In January 2021, due to a massive resurgence of new cases of COVID-19, the government ordered a strict lockdown. This caused many citizens to feel isolated and disconnected due to a lack of socialization and confinement within homes. It adversely impacted the mental health of citizens, who, as a result, struggled with stress, anxiety, depression and more.

Improving Mental Health in Lebanon

The United Nations in Lebanon worked in conjunction with the National Mental Health Programme in the Ministry of Public Health to create “a mental health and psychological support action plan as part of the national response to the COVID-19 outbreak.”

As part of the plan, the U.N. and its partners raised awareness of ways to manage stress and mental health by sharing psychosocial support kits for children in hospitals and providing remote community-based mental health support kits to 5,975 children and parents, UNICEF reported.

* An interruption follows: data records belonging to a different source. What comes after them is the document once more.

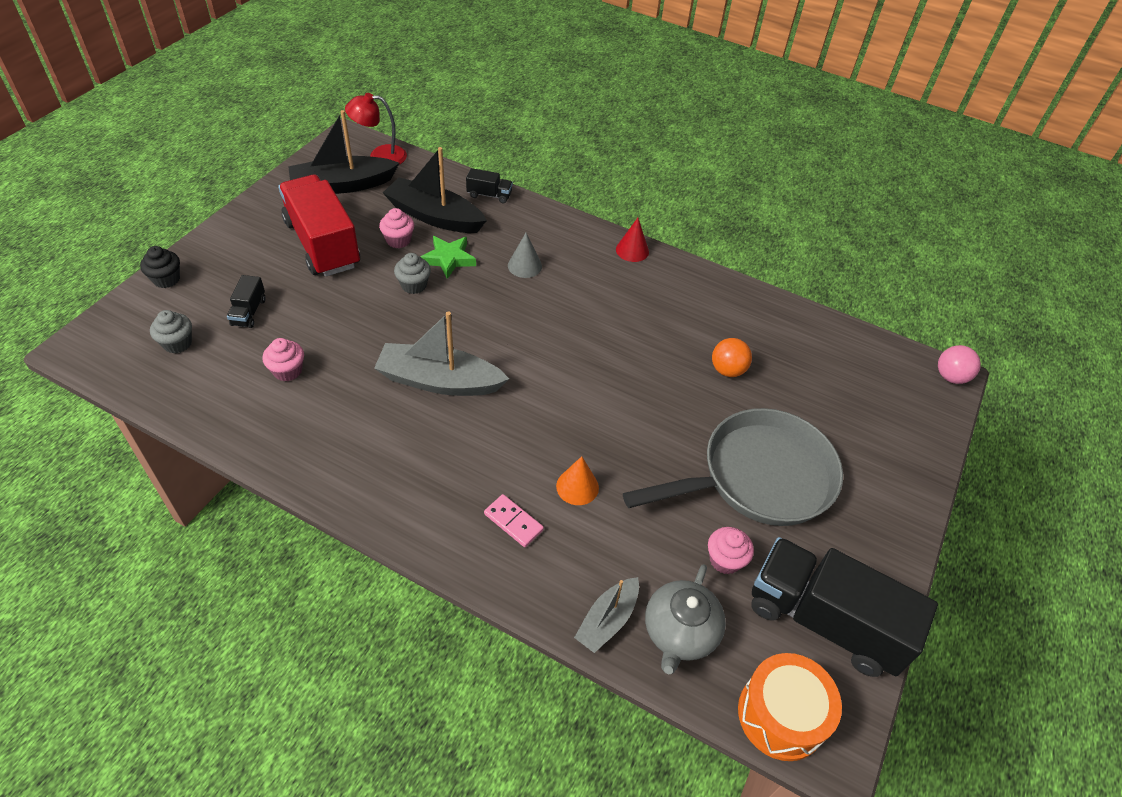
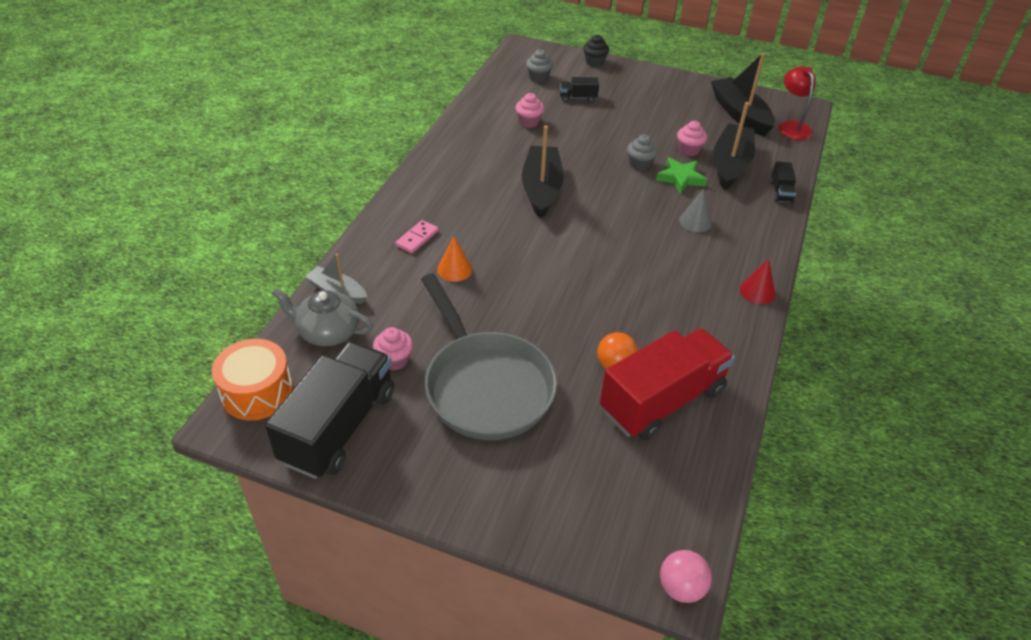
camera: 85 degrees right, 5 degrees down
(322, 244) = (663, 116): red truck -> red truck (662, 400)
(439, 381) = (541, 189): grey boat -> black boat

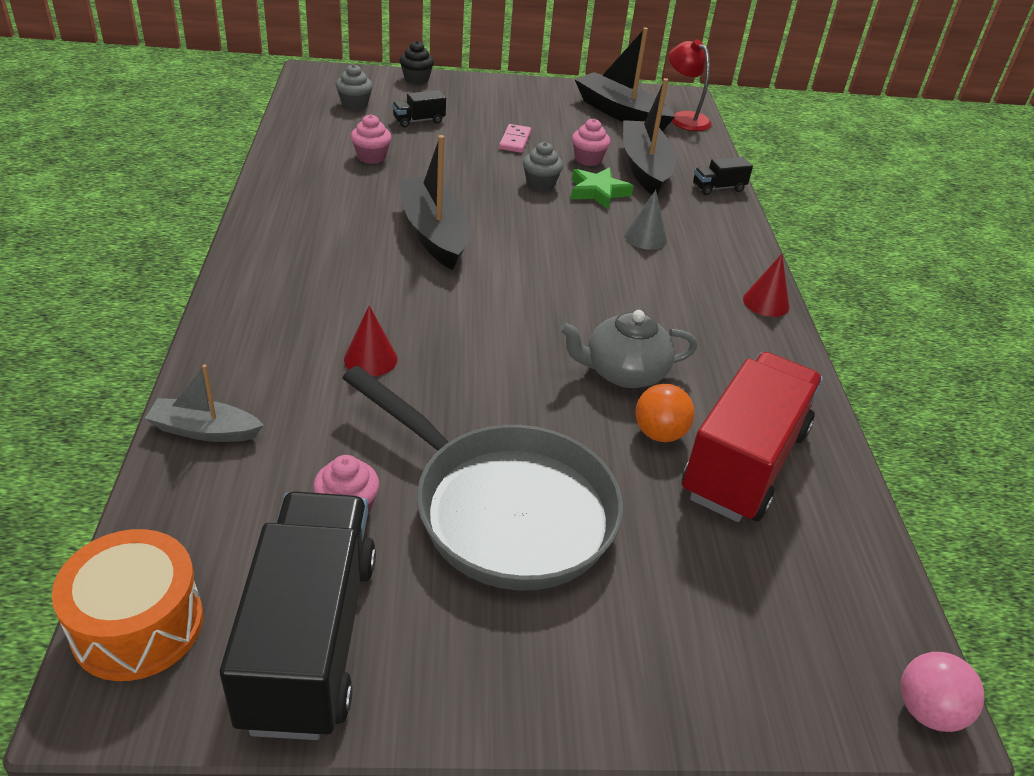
camera: 25 degrees left, 5 degrees down
(328, 332) = (218, 495): grey teapot -> grey teapot (624, 372)
(417, 238) = (292, 329): pink domino -> pink domino (515, 141)
(454, 269) = (370, 359): orange cone -> red cone
(781, 192) = (718, 188): black truck -> black truck turned 90 degrees clockwise

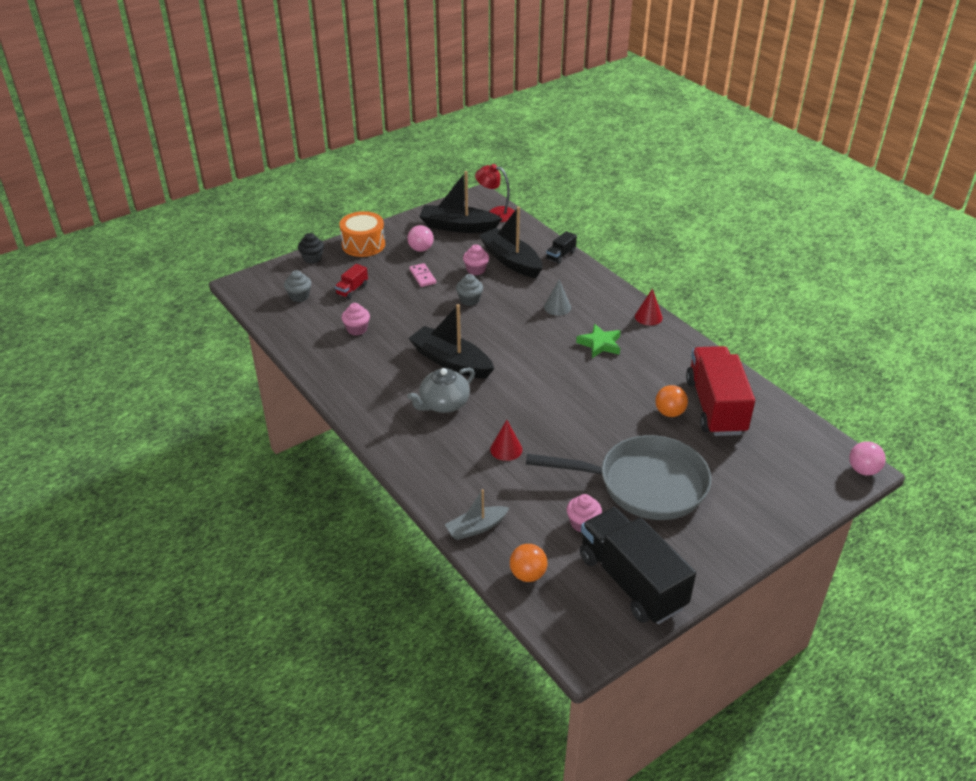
camera: 30 degrees left, 0 degrees up
(138, 625) = (560, 619): orange drum -> orange drum (363, 244)
(184, 531) = (528, 574): none -> orange ball
(419, 121) = (352, 289): black truck -> red truck
(547, 116) = (421, 249): none -> pink ball
(598, 192) = (504, 290): green star -> green star (600, 344)
(624, 372) = (625, 390): grey teapot -> grey teapot (443, 404)

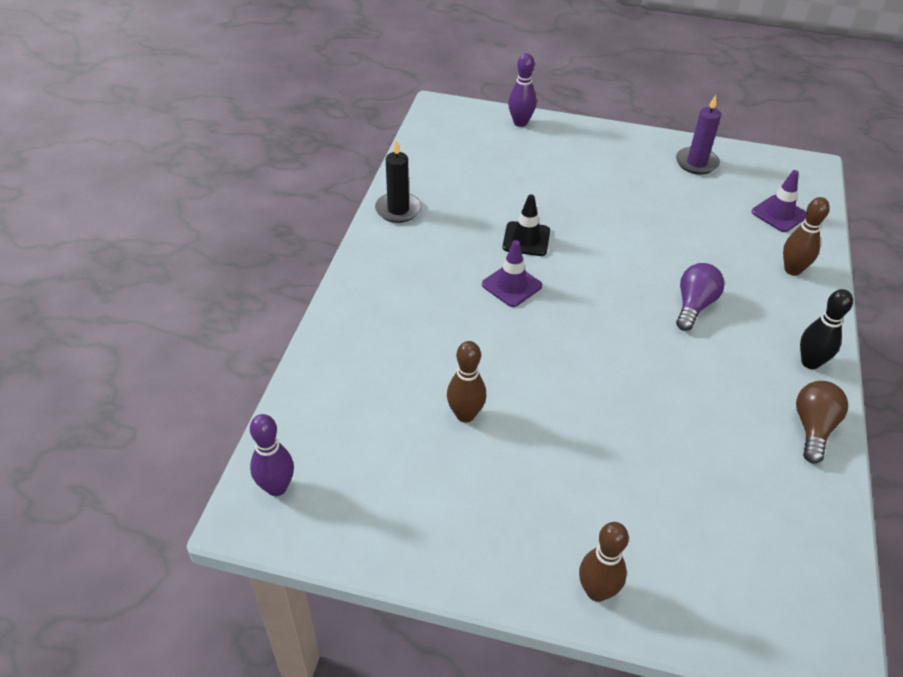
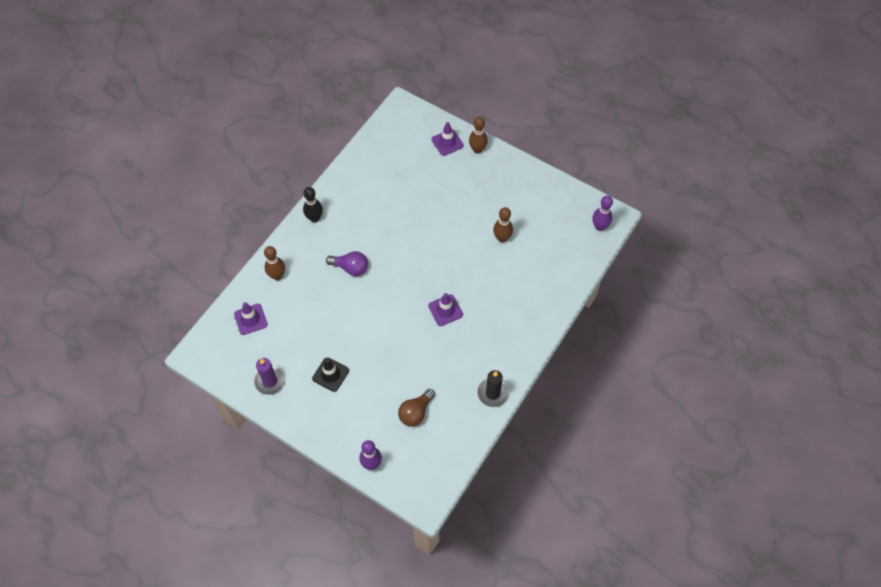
camera: 160 degrees left, 15 degrees up
(526, 239) = (421, 343): black traffic cone -> black traffic cone (330, 374)
(672, 588) = (447, 142): none -> purple traffic cone
(694, 305) = (350, 268): purple light bulb -> purple light bulb turned 120 degrees counterclockwise
(813, 428) = (340, 186): brown light bulb -> brown light bulb (415, 412)

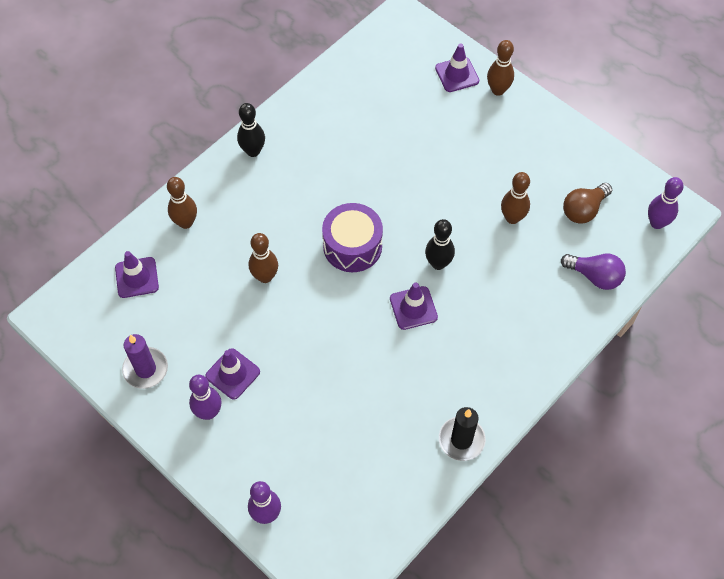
camera: 10 degrees right, 0 degrees up
(319, 403) = (208, 412): none -> purple bowling pin
(330, 374) = (233, 374): black traffic cone -> purple traffic cone
(340, 305) = (265, 276): none -> brown bowling pin
(350, 268) = (289, 227): purple light bulb -> purple light bulb (594, 276)
(396, 274) = (352, 246): none -> purple drum
(415, 412) = (344, 449): brown light bulb -> brown light bulb (583, 210)
(457, 277) = (438, 263): none -> black bowling pin

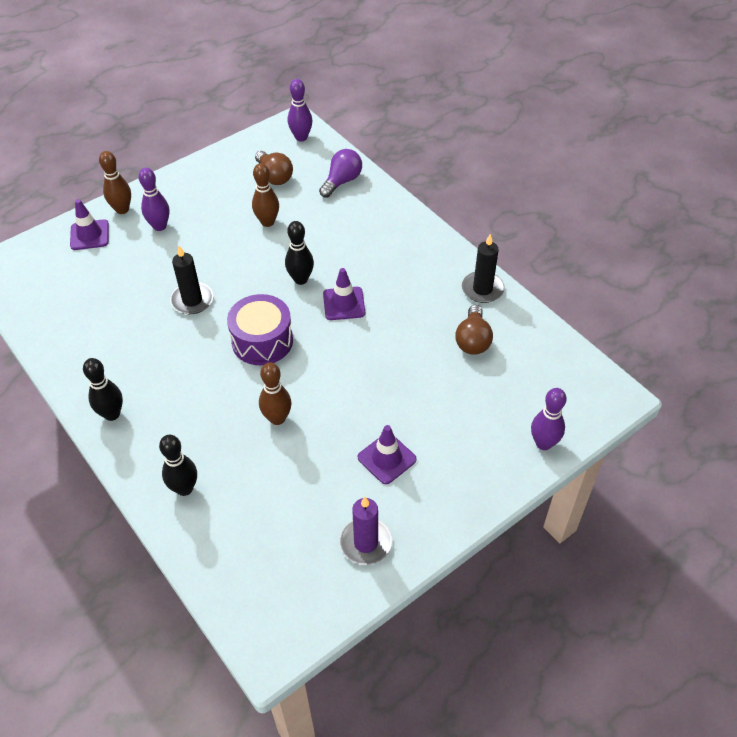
camera: 80 degrees left, 10 degrees down
(137, 277) = (244, 545): purple traffic cone -> none
(185, 222) = (184, 488): brown bowling pin -> black bowling pin
(208, 412) = (428, 484): purple bowling pin -> purple bowling pin (159, 226)
(387, 436) = (473, 340): none -> brown light bulb
(391, 178) = (192, 300): none -> black candle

In 2020, UNICEF Representative Yukie Mokuo said that “50% of mental disorders start before the age of 14 and 75% by the mid-20s.” The U.N. also launched the campaign in 2020 under the name of “How Are you Doing in Corona Times?” targeting to raise awareness and identify mental health status specifically among the youth population, according to UNICEF.

The other environmental contributing factors that impact children’s mental health are under control by international efforts. In 2022, on March 23, USAID provided nearly $64 million in humanitarian assistance in a response to Lebanon’s economic detraction and food insecurity. The United States government has contributed nearly $510 million in assistance to Lebanon since October 2020.

Lebanon’s progressive approaches to raising awareness of children’s mental health with national efforts along with the help of international aid show positive prospect for the future of child mental health conditions. Considering the future of children’s mental health in Lebanon, the nation should prioritize implementing initiatives and adequate policies to promote positive mental health among children in Lebanon.